A hotly contested by-election in Northern Uganda turned violent Monday evening, when unknown assailants shot a driver on the opposition side. A window in President Yoweri Museveni’s car was smashed in the chaos. Police have since arrested two journalists and dozens of opposition supporters, an act that human rights groups are calling an abuse of power.
Violence rocked the Arua district of Northern Uganda on Monday as President Yoweri Museveni and legislator Robert Kyagulanyi, commonly known as Bobi Wine, campaigned for candidates in the by-election.
The chaos erupted just after candidates and their supporters were heading back to their offices and homes after campaigning.
Shortly after, Kyagulanyi tweeted, “Police have shot my driver dead thinking they’ve shot at me. My hotel is now cordoned off by police and Special Forces Command.”
The Special Forces Command protects the president.
Presidential spokesman Don Wanyama also tweeted, posting photos of Museveni’s armored car with the hind window completely smashed. The spokesman said the president’s car had been attacked by opposition supporters.
Museveni was said to be uninjured.
Speaking Tuesday, police spokesperson Emilian Kayima blamed opposition legislators for attacking the president’s car.
“Supporters of candidate Kasiano Wadri with imported support groups led by members of parliament Robert Kyagulani, Francis Zaake, Paul Mwiru, Gerald Karuhanga and former MP Michael Mabike obstructed and violently attacked the presidential motorcade during which one of the vehicles bearing the presidential coat of arms had its windscreen smashed,” said Kayima.
There was no immediate comment from the lawmakers, who remained in police custody.
Kayima said a total of 34 people have been arrested, including journalists Herbert Zziwa and Muwanga Ronald, who were reporting on Tuesday’s violence. Police have charged the two with inciting violence and malicious damage.
Robert Sempala, the national coordinator of the Human Rights Network for Journalists, decried the arrests.
“This is certainly abuse of power. Its abuse of office. It is acting with impunity. But we also think that it points to an election that is certainly riddled with injustice or that is likely to be not free and not fair,” he said.

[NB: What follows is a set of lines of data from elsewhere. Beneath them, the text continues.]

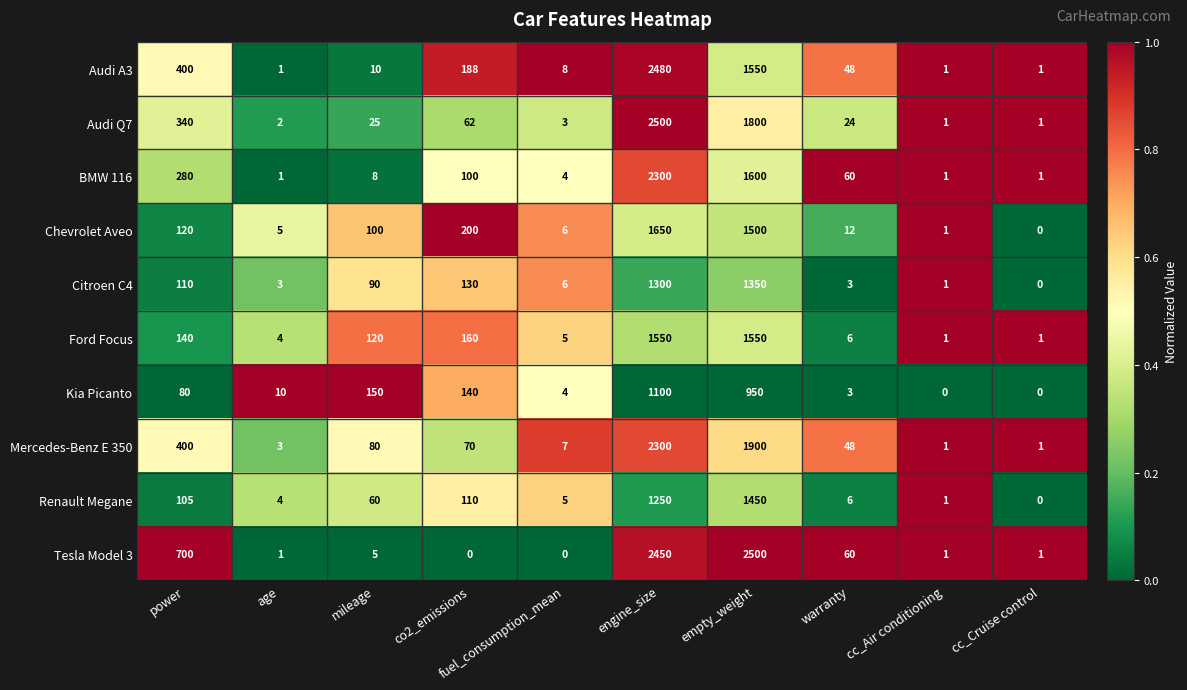

At which category is the sum across all series the highest?

engine_size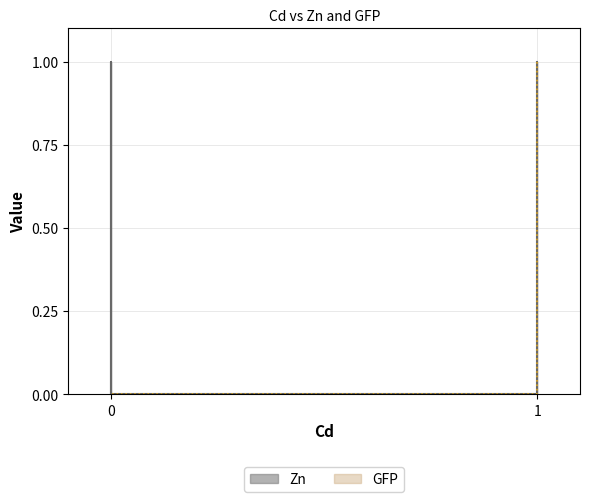

Reading left to right, list all the values displayed in this chart.

Zn: 1=1	1=0	0=1	0=0
GFP: 1=1	1=0	0=0	0=0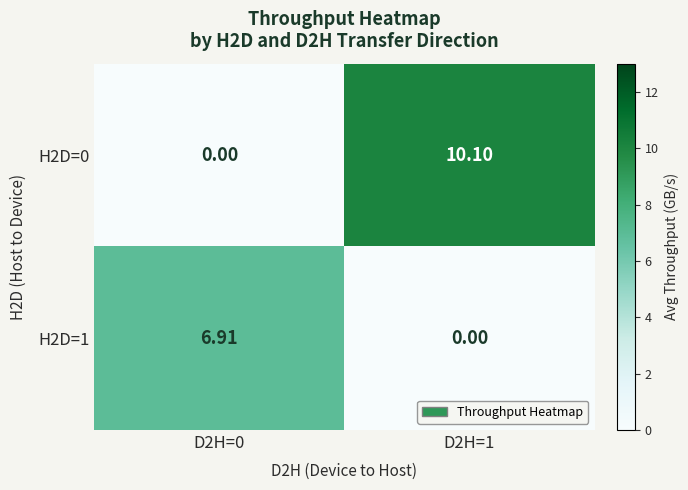

Is the value of H2D=0 at D2H=1 greater than the value of H2D=1 at D2H=1?

Yes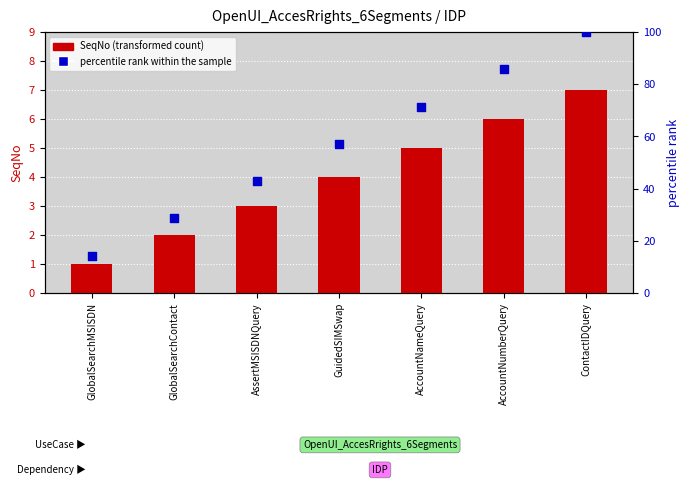

Which series has the largest total across all categories?

percentile rank within the sample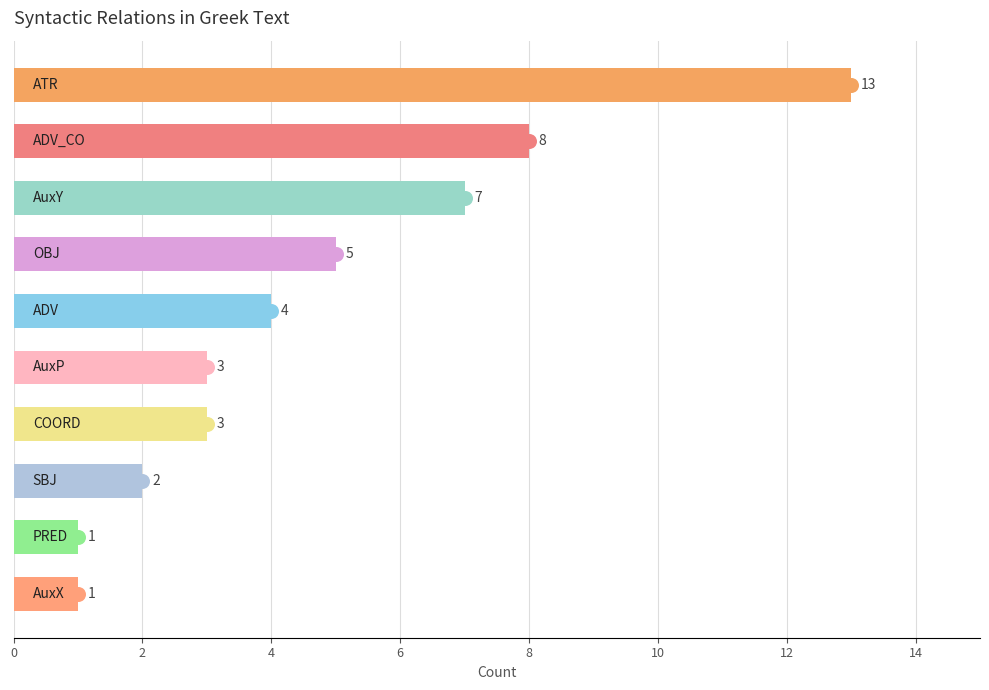

What is the difference between the maximum and minimum values?

12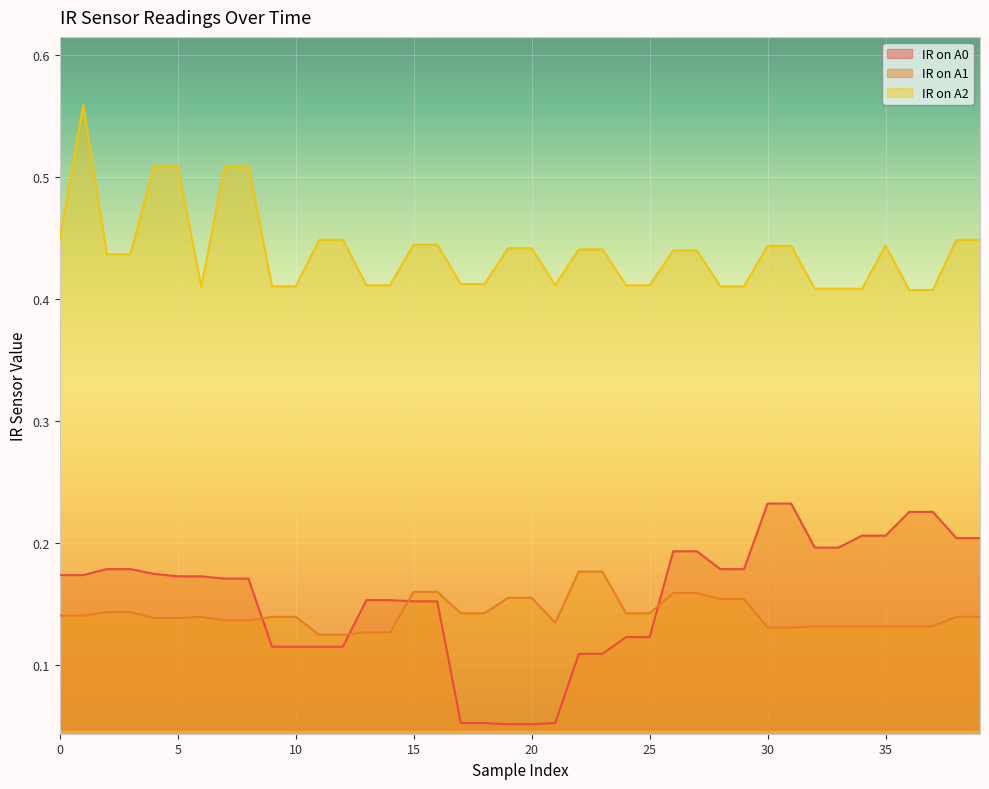

Which series has the largest total across all categories?

IR on A2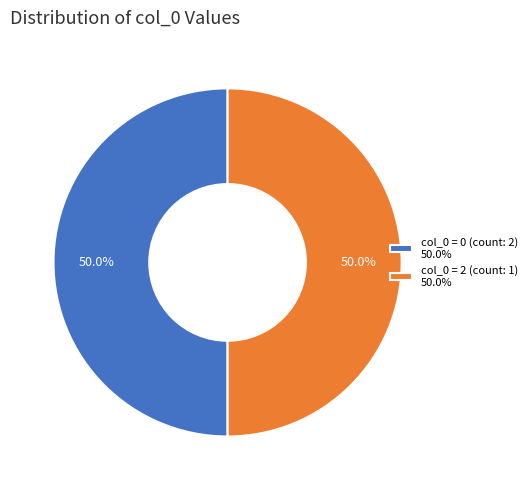

What is the total percentage of col_0 = 0 (count: 2) 50.0% and col_0 = 2 (count: 1) 50.0%?

100.0%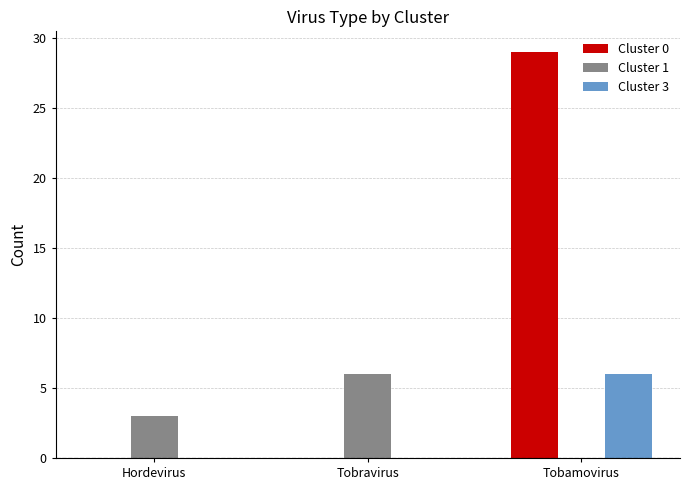

How many categories are shown in the chart?

3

The hotly contested seat in Arua fell vacant after the assassination of Arua municipality legislator Ibrahim Abiriga in June. Twelve candidates are vying to replace him.
Some Ugandans are asking why Bobi Wine’s driver, Yasin Kawuma, was shot and killed.
“The security owes an explanation to Ugandans in respect to the circumstances under which this innocent young man was shot dead,” said Expedito Sebayiga, a resident of Arua. “Am convinced that, he had parked. And being that he was just sitting in the vehicle, for what reason was such a person shot?”
The by-election is set for Wednesday, with the ruling National Resistance Movement party led by Museveni fighting to retain the seat.